There is nothing inherently contradictory about, "Some have been in this world longer than he," with "the world" construed as the whole of Arda. The Ainur did not all descend into Arda at the same time. Illuvatar gave the Ainur the opportunity to enter Arda, but presumably not all did so, nor did they all enter immediately. There is very little specific information about the timing of the Ainur's arrivals in the world—except for the information we have about Tulkas from the Valaquenta, but that does confirm that not all the Ainur entered at the very start:

Greatest in strength and deeds of prowess is Tulkas, who is surnamed Astaldo, the Valiant. He came last to Arda, to aid the Valar in the first battles with Melkor. He delights in wrestling and in contests of strength; and he rides no steed, for he can outrun all things that go on feet, and he is tireless. His hair and beard are golden, and his flesh ruddy; his weapons are his hands. He has little heed for either the past or the future, and is of no avail as a counsellor, but is a hardy friend.

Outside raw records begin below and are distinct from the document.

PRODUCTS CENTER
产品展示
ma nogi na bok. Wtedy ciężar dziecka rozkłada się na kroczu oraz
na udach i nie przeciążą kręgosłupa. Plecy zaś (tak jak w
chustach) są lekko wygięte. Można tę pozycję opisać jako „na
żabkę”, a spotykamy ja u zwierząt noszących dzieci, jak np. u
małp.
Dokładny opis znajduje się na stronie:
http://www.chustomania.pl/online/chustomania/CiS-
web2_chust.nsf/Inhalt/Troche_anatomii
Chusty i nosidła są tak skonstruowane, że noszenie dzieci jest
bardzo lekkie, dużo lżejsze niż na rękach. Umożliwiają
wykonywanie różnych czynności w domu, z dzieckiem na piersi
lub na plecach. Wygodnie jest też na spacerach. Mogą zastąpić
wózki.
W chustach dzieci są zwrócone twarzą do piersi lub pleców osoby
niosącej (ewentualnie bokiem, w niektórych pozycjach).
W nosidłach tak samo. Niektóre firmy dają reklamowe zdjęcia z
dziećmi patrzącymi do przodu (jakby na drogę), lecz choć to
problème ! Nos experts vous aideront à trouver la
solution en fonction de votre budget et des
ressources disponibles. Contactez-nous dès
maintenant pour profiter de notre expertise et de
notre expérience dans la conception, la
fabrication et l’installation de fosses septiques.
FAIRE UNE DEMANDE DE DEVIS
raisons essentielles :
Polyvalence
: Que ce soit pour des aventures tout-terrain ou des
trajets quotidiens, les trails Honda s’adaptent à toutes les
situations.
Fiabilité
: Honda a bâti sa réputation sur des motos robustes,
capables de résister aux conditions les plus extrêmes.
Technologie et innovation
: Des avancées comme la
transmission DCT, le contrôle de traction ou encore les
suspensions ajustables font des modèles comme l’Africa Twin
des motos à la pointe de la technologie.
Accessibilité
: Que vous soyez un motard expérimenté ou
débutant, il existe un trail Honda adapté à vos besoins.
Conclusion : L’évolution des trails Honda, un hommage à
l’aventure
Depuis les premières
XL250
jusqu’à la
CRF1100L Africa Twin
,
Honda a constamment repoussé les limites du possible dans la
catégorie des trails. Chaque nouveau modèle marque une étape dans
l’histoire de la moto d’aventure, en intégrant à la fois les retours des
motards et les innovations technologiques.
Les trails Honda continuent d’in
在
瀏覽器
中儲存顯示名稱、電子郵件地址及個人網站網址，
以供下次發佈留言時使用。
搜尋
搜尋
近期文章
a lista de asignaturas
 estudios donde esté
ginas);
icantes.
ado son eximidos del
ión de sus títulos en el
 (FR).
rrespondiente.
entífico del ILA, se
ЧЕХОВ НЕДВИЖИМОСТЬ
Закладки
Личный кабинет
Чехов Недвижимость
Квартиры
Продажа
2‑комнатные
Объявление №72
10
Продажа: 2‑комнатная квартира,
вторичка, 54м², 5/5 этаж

It is also possible that Aragorn could have had access to this kind of information. It is certainly likely that Aragorn had read an in-universe version of the Valaquenta, and it is even conceivable that he had learned about the specific time of Mairon's arrival in Arda (before he was corrupted by Morgoth).

However, I think it is more likely that Aragorn simply may have heard about those very old things from Gandalf (or others among the Wise). Gandalf certainly shared that kind of information with Aragorn later on, in "The White Rider":

Far, far below the deepest delving of the Dwarves, the world is gnawed by nameless things. Even Sauron knows them not. They are older than he. Now I have walked there, but I will bring no report to darken the light of day.

Assuming that Aragorn had learned of the various ancient powers from Gandalf or the Elves, Aragorn had presumably trusted his sources' evaluation of their ages. (On the question of what it meant for their ages to be greater than Sauron's, the answers to this question are obvious relevant.)

  • +1 Excellent answer! I think Ungoliant is another example of things that are not Ainu or Maia, but which came from heckin' long ago… perhaps longer ago than Arda?